EVs are all around us, but we need more to reach decarbonisation targets. We know that charging issues remain and that the shortage of lithium for batteries are holding back sales of EVs. Although they are a relatively mature technology, producing and transporting EVs is costly so they remain something of a luxury.

We’re also familiar with energy efficiency technologies for homes and buildings, for example heat pumps and smart solutions to manage lighting and heating more effectively. Soon these could extend from our homes and offices into streets and transport infrastructures and areas like smart street lighting.

Climate technology at work

Businesses are keen to become more sustainable, for example by switching to renewables and embracing the circular economy and recycling policies. Importantly, businesses want to communicate their achievements in sustainability as part of the corporate responsibility and branding. Corporate sustainability is an interesting area where providers such as IBM are offering tools to help companies measure and manage their carbon footprints. Companies want to be as “green” as they can be, without overstating their green credentials and risking accusations of “greenwashing”.

Much is happening in agriculture where Internet-of-things solutions and sensors are enabling new precision farming methods. And in other areas of food production, researchers are working on developments in new areas such the development of alternative protein foodstuffs.

More climate technologies on the horizon

We are beginning to hear more about some of the newer climate technologies.

The UK government has decided to support development of Carbon Capture, Utilization and Storage, CCUS. This is where carbon is removed from the atmosphere and either re-used or stored, probably deep underground. This technology promises a way to help carbon reduction without killing the traditional fossil fuel industries in the short term. Meanwhile in Europe, the EU is investing in research to explore the potential for a future hydrogen-based aerospace industry.

What analysts are saying about climate technology

Against a backdrop of rising global temperatures and disastrous weather events, analysts recognise the potential of climate technology to help us reach the elusive 1.5% target. At the same time, they acknowledge the challenges and uncertainties associated with the sector which is heavily dependent upon government policies.

Not surprisingly, they predict that investment in climate technology will continue to grow. In 2023 it was thought to be worth $70 billion globally. This could rise to $100 billion in 2024 as both private and public sector investments drive interest in decarbonisation and sustainability. This trend should continue as governments set stricter climate policies and investors seek to back companies that align with their ESG (environmental, social, governance) goals.

Yet, Analysts at Cap Gemini say that high costs are still preventing the widespread roll-out of the technologies required to meet climate targets.

McKinsey agrees that new climate technologies need to be deployed on a larger scale, and points out that, crucially, individual technologies should be scaled together because of interdependencies between them. For example, if there is growth in the use of solar energy which only provides power during daylight hours, we will also need to see growth in battery storage and demand management systems.

What about investment in climate technologies?

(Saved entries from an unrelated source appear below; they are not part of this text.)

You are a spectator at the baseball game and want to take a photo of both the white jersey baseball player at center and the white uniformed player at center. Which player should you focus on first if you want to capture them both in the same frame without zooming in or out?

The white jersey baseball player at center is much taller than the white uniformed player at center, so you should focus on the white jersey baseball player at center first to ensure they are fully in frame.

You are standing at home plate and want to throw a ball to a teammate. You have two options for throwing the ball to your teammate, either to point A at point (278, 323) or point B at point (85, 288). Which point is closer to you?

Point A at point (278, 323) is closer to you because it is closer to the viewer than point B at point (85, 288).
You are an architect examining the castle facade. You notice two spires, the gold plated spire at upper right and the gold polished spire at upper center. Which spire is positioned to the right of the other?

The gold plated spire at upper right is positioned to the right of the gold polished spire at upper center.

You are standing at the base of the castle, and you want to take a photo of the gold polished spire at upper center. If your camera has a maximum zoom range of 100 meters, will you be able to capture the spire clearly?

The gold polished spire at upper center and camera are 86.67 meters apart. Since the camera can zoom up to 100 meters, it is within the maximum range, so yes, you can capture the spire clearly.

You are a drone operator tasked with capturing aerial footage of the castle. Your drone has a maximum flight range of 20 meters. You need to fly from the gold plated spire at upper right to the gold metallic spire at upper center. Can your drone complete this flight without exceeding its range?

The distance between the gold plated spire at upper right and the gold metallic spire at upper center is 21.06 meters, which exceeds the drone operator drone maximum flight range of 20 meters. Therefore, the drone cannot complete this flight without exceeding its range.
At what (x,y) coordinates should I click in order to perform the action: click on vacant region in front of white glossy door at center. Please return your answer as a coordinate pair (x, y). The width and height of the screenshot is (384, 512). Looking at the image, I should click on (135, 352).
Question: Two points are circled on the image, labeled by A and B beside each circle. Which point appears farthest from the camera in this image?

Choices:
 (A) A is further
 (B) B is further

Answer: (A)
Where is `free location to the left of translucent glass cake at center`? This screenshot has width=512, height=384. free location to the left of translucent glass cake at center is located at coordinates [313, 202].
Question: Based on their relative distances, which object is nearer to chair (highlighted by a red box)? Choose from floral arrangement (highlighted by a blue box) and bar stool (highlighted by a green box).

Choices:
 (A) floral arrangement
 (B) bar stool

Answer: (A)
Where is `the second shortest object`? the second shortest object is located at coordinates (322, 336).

McKinsey says that only 10% of climate technology companies are currently commercially competitive and estimates that investment in climate technologies needs to rise to a massive $2 trillion by 2030, something that could become more challenging as we move away from very low interest rates.

However, investment in climate technologies is coming. Silicon Valley Bank reports climate technology accounting for 11% of all investment deals, up from only 2% in year 2020. The US Inflation Reduction Act (IRA) to cut carbon emissions is clearly having an effect. Finally, the International Energy Agency, IEA, estimates that between now and 2030, most CO2 reduction will come from existing technologies. By 2050, they say that nearly half of all carbon reductions will come from technologies that are at the demonstration stage now.